Records from a data collection:
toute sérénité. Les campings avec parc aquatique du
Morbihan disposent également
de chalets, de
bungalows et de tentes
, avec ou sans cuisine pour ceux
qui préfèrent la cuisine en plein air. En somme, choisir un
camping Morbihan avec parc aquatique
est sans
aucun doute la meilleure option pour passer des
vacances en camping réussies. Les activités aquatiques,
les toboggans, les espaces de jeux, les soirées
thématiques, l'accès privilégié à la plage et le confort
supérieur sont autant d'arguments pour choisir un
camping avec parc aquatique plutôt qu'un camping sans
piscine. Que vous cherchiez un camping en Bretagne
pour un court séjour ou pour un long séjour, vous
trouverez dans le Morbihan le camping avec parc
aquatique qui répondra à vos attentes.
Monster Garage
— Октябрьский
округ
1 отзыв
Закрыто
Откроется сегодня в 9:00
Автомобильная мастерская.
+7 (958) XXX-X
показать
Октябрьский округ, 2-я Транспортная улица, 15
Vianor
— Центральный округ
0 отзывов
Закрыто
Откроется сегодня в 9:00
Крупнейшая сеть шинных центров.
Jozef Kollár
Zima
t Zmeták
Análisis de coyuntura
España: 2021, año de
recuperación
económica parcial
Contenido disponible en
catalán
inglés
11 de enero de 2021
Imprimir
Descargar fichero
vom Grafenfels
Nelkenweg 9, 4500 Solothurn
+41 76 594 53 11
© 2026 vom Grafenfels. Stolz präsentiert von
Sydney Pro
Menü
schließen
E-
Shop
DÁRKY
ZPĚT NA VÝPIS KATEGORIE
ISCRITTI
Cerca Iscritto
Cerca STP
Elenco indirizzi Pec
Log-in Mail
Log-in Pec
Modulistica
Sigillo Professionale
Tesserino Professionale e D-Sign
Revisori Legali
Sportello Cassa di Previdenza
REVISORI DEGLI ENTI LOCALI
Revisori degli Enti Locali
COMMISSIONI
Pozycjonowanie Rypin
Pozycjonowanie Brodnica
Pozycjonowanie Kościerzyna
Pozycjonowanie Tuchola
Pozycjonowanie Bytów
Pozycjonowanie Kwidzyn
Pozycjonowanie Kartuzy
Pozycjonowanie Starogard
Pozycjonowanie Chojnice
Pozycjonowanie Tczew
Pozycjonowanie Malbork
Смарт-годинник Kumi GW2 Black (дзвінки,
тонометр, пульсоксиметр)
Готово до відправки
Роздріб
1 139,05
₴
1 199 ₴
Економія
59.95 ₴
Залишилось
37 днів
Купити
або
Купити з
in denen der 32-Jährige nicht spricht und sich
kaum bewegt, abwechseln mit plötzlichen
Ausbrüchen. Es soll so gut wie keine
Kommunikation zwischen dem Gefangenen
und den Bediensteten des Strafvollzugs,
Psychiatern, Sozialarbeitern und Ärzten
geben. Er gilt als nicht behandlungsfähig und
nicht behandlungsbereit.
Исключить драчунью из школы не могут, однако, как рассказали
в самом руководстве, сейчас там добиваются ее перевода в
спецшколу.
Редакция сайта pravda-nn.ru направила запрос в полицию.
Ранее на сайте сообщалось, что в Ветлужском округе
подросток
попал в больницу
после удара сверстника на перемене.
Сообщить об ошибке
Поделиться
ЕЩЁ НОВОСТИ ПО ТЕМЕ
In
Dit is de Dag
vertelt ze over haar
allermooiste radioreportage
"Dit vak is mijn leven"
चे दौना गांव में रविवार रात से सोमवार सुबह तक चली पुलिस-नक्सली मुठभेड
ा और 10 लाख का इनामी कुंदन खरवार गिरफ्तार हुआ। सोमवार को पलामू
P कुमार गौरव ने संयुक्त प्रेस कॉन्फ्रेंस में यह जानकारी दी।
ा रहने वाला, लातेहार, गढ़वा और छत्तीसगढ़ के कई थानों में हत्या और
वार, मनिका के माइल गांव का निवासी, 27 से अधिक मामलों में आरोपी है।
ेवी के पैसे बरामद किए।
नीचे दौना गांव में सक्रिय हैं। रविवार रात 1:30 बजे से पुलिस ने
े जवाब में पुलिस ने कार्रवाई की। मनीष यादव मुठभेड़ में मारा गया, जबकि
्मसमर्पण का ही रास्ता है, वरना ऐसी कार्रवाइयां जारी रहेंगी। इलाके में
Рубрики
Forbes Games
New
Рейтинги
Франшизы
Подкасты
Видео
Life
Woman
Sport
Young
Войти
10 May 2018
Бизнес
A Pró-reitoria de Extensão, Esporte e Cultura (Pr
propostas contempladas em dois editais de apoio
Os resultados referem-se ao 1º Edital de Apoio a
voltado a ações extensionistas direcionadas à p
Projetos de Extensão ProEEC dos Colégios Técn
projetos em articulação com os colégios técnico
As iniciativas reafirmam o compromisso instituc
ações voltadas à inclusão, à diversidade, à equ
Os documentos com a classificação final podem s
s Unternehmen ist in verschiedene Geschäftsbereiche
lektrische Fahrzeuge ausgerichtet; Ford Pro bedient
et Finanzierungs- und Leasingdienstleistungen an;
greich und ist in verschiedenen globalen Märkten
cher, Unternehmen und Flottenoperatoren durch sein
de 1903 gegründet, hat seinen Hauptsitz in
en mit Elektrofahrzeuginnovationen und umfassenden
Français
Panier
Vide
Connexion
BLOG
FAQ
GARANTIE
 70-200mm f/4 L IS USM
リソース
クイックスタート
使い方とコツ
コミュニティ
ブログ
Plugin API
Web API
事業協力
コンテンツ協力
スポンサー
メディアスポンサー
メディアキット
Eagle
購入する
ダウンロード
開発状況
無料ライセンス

### [GOAL OF THE EXERCISE]
An exact copy of every line above is what this asks for.

### [WRITTEN ANSWER]
toute sérénité. Les campings avec parc aquatique du
Morbihan disposent également
de chalets, de
bungalows et de tentes
, avec ou sans cuisine pour ceux
qui préfèrent la cuisine en plein air. En somme, choisir un
camping Morbihan avec parc aquatique
est sans
aucun doute la meilleure option pour passer des
vacances en camping réussies. Les activités aquatiques,
les toboggans, les espaces de jeux, les soirées
thématiques, l'accès privilégié à la plage et le confort
supérieur sont autant d'arguments pour choisir un
camping avec parc aquatique plutôt qu'un camping sans
piscine. Que vous cherchiez un camping en Bretagne
pour un court séjour ou pour un long séjour, vous
trouverez dans le Morbihan le camping avec parc
aquatique qui répondra à vos attentes.
Monster Garage
— Октябрьский
округ
1 отзыв
Закрыто
Откроется сегодня в 9:00
Автомобильная мастерская.
+7 (958) XXX-X
показать
Октябрьский округ, 2-я Транспортная улица, 15
Vianor
— Центральный округ
0 отзывов
Закрыто
Откроется сегодня в 9:00
Крупнейшая сеть шинных центров.
Jozef Kollár
Zima
t Zmeták
Análisis de coyuntura
España: 2021, año de
recuperación
económica parcial
Contenido disponible en
catalán
inglés
11 de enero de 2021
Imprimir
Descargar fichero
vom Grafenfels
Nelkenweg 9, 4500 Solothurn
+41 76 594 53 11
© 2026 vom Grafenfels. Stolz präsentiert von
Sydney Pro
Menü
schließen
E-
Shop
DÁRKY
ZPĚT NA VÝPIS KATEGORIE
ISCRITTI
Cerca Iscritto
Cerca STP
Elenco indirizzi Pec
Log-in Mail
Log-in Pec
Modulistica
Sigillo Professionale
Tesserino Professionale e D-Sign
Revisori Legali
Sportello Cassa di Previdenza
REVISORI DEGLI ENTI LOCALI
Revisori degli Enti Locali
COMMISSIONI
Pozycjonowanie Rypin
Pozycjonowanie Brodnica
Pozycjonowanie Kościerzyna
Pozycjonowanie Tuchola
Pozycjonowanie Bytów
Pozycjonowanie Kwidzyn
Pozycjonowanie Kartuzy
Pozycjonowanie Starogard
Pozycjonowanie Chojnice
Pozycjonowanie Tczew
Pozycjonowanie Malbork
Смарт-годинник Kumi GW2 Black (дзвінки,
тонометр, пульсоксиметр)
Готово до відправки
Роздріб
1 139,05
₴
1 199 ₴
Економія
59.95 ₴
Залишилось
37 днів
Купити
або
Купити з
in denen der 32-Jährige nicht spricht und sich
kaum bewegt, abwechseln mit plötzlichen
Ausbrüchen. Es soll so gut wie keine
Kommunikation zwischen dem Gefangenen
und den Bediensteten des Strafvollzugs,
Psychiatern, Sozialarbeitern und Ärzten
geben. Er gilt als nicht behandlungsfähig und
nicht behandlungsbereit.
Исключить драчунью из школы не могут, однако, как рассказали
в самом руководстве, сейчас там добиваются ее перевода в
спецшколу.
Редакция сайта pravda-nn.ru направила запрос в полицию.
Ранее на сайте сообщалось, что в Ветлужском округе
подросток
попал в больницу
после удара сверстника на перемене.
Сообщить об ошибке
Поделиться
ЕЩЁ НОВОСТИ ПО ТЕМЕ
In
Dit is de Dag
vertelt ze over haar
allermooiste radioreportage
"Dit vak is mijn leven"
चे दौना गांव में रविवार रात से सोमवार सुबह तक चली पुलिस-नक्सली मुठभेड
ा और 10 लाख का इनामी कुंदन खरवार गिरफ्तार हुआ। सोमवार को पलामू
P कुमार गौरव ने संयुक्त प्रेस कॉन्फ्रेंस में यह जानकारी दी।
ा रहने वाला, लातेहार, गढ़वा और छत्तीसगढ़ के कई थानों में हत्या और
वार, मनिका के माइल गांव का निवासी, 27 से अधिक मामलों में आरोपी है।
ेवी के पैसे बरामद किए।
नीचे दौना गांव में सक्रिय हैं। रविवार रात 1:30 बजे से पुलिस ने
े जवाब में पुलिस ने कार्रवाई की। मनीष यादव मुठभेड़ में मारा गया, जबकि
्मसमर्पण का ही रास्ता है, वरना ऐसी कार्रवाइयां जारी रहेंगी। इलाके में
Рубрики
Forbes Games
New
Рейтинги
Франшизы
Подкасты
Видео
Life
Woman
Sport
Young
Войти
10 May 2018
Бизнес
A Pró-reitoria de Extensão, Esporte e Cultura (Pr
propostas contempladas em dois editais de apoio
Os resultados referem-se ao 1º Edital de Apoio a
voltado a ações extensionistas direcionadas à p
Projetos de Extensão ProEEC dos Colégios Técn
projetos em articulação com os colégios técnico
As iniciativas reafirmam o compromisso instituc
ações voltadas à inclusão, à diversidade, à equ
Os documentos com a classificação final podem s
s Unternehmen ist in verschiedene Geschäftsbereiche
lektrische Fahrzeuge ausgerichtet; Ford Pro bedient
et Finanzierungs- und Leasingdienstleistungen an;
greich und ist in verschiedenen globalen Märkten
cher, Unternehmen und Flottenoperatoren durch sein
de 1903 gegründet, hat seinen Hauptsitz in
en mit Elektrofahrzeuginnovationen und umfassenden
Français
Panier
Vide
Connexion
BLOG
FAQ
GARANTIE
 70-200mm f/4 L IS USM
リソース
クイックスタート
使い方とコツ
コミュニティ
ブログ
Plugin API
Web API
事業協力
コンテンツ協力
スポンサー
メディアスポンサー
メディアキット
Eagle
購入する
ダウンロード
開発状況
無料ライセンス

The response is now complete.